The configuration feature works on directories other than
.Pa /etc ,
you simply create the directory you wish to replace or override in
.Pa /conf/{base,default,<BROADCAST-IP>,<MACHINE-IP>}/*
and work it in the same way that you work
.Pa /etc .
.Pp
As a minimum, you normally need to have the following in
.Pa /conf/default/etc/fstab
.Bd -literal -offset indent
<SERVER>:<ROOT> /     nfs    ro 0 0
<SERVER>:/usr   /usr  nfs    ro 0 0
proc            /proc procfs rw 0 0
.Ed
.Pp
You also need to create a customized version of
.Pa /conf/default/etc/rc.conf
which should contain
the startup options for the diskless client, and
.Pa /conf/default/etc/rc.local
which could be empty but prevents the server's own
.Pa /etc/rc.local
from leaking onto the diskless system.
.Pp
In
.Pa rc.conf ,
most likely
you will not need to set
.Va hostname
and
.Va ifconfig_*
because these will be already set by the startup code.

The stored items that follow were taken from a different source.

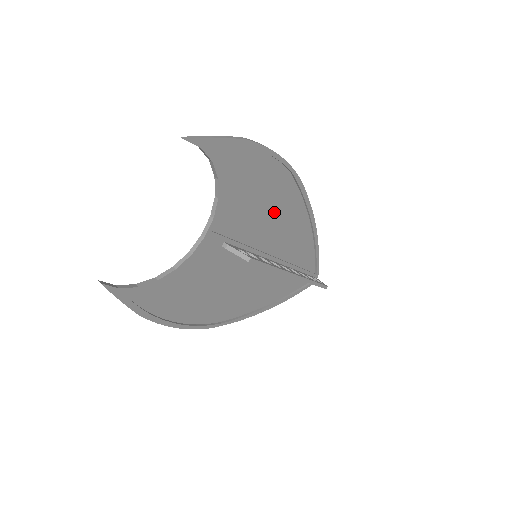
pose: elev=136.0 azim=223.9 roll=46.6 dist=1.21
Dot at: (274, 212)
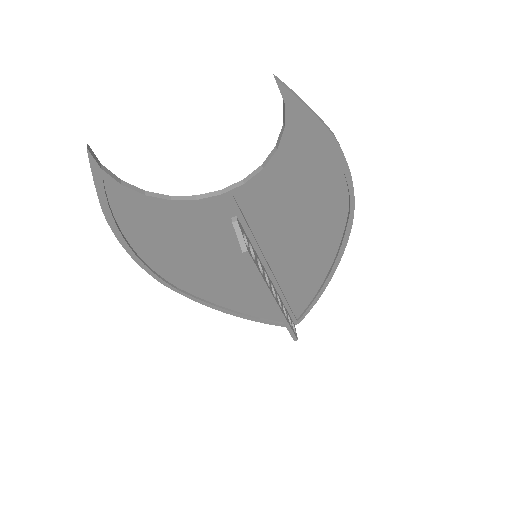
Dot at: (305, 230)
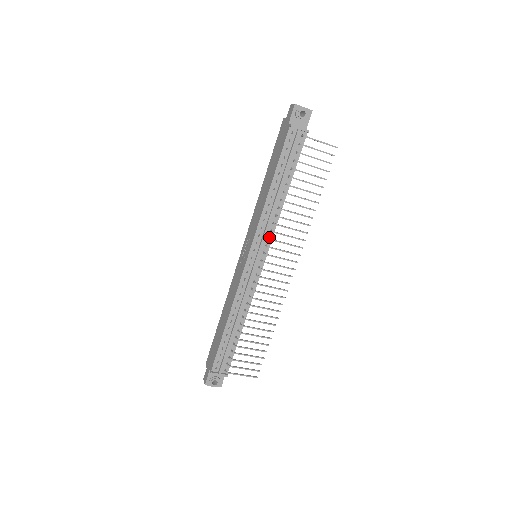
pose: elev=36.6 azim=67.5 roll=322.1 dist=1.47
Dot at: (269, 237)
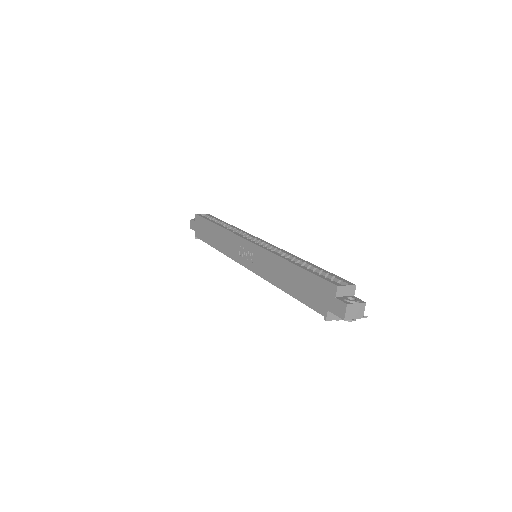
Dot at: occluded
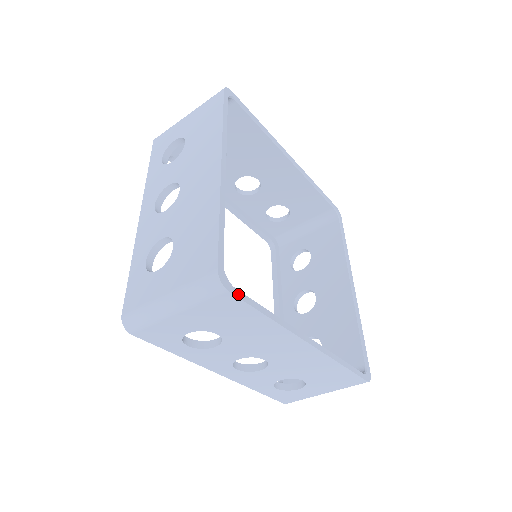
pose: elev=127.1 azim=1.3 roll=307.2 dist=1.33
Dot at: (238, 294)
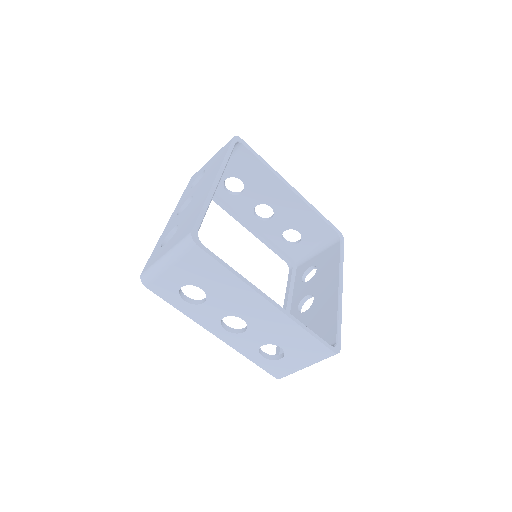
Dot at: (206, 250)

Finally, it might be convenient to use a
.Ic case
statement using
.Li `hostname`
as the switch variable to do machine-specific configuration
in case a number of diskless clients share the same configuration
files.
.It
The kernel for the diskless clients, which will be loaded using
NFS or TFTP, should be built with at least the following options:
.Pp
.D1 Cd options MFS
.D1 Cd options BOOTP
.D1 Cd options BOOTP_NFSROOT
.D1 Cd options BOOTP_COMPAT
.Pp
If you use the firewall, remember to default to open or your kernel
will not be able to send/receive the bootp packets.
.El
.Sh SECURITY ISSUES
Be warned that using unencrypted NFS to mount root and user
partitions may expose information such as
encryption keys.
.Sh FILES
.Bl -tag -width /usr/share/examples/diskless/clone_root -compact
.It Pa /usr/share/examples/diskless/clone_root
script to clone root filesystem
.It Pa /conf/base
1st override
.It Pa /conf/default
2nd override
.It Pa /conf/<BROADCAST-IP>
3rd override
.It Pa /conf/<MACHINE-IP>
4th override
.It Pa /conf/{base,default,<BROADCAST-IP>,<MACHINE-IP>}/<DIR>
override for
.Pa /<DIR>
.It Pa /conf/{base,default,<BROADCAST-IP>,<MACHINE-IP>}/<DIR>/md_size
size of memory disk for
.Pa /<DIR>
.It Pa /conf/{base,default,<BROADCAST-IP>,<MACHINE-IP>}/<DIR>/diskless_remount
path to mount on
.Pa /<DIR>
.It Pa /conf/{base,default,<BROADCAST-IP>,<MACHINE-IP>}/<DIR>.cpio.gz
archive to unpack to
.Pa /<DIR>
.It Pa /conf/{base,default,<BROADCAST-IP>,<MACHINE-IP>}/<DIR>.remove
files to remove from
.Pa /<DIR>
.El
.Sh SEE ALSO
.Xr bootptab 5 ,
.Xr ethers 5 ,
.Xr exports 5 ,
.Xr rc.conf 5 ,
.Xr bootpd 8 ,
.Xr dhcpd 8 Pq Pa pkgsrc/net/isc-dhcpd4 ,
.Xr mountd 8 ,
.Xr nfsd 8 ,
.Xr pxeboot 8 ,
.Xr rc 8 ,
.Xr reboot 8 ,
.Xr tftpd 8
.Sh BUGS
This manpage is probably incomplete.
.Pp
.Dx
sometimes requires to write onto
the root partition, so the startup scripts mount MFS
filesystems on some locations (e.g.\&
.Pa /etc
and
.Pa /var ) ,
while
trying to preserve the original content.
The process might not handle all cases.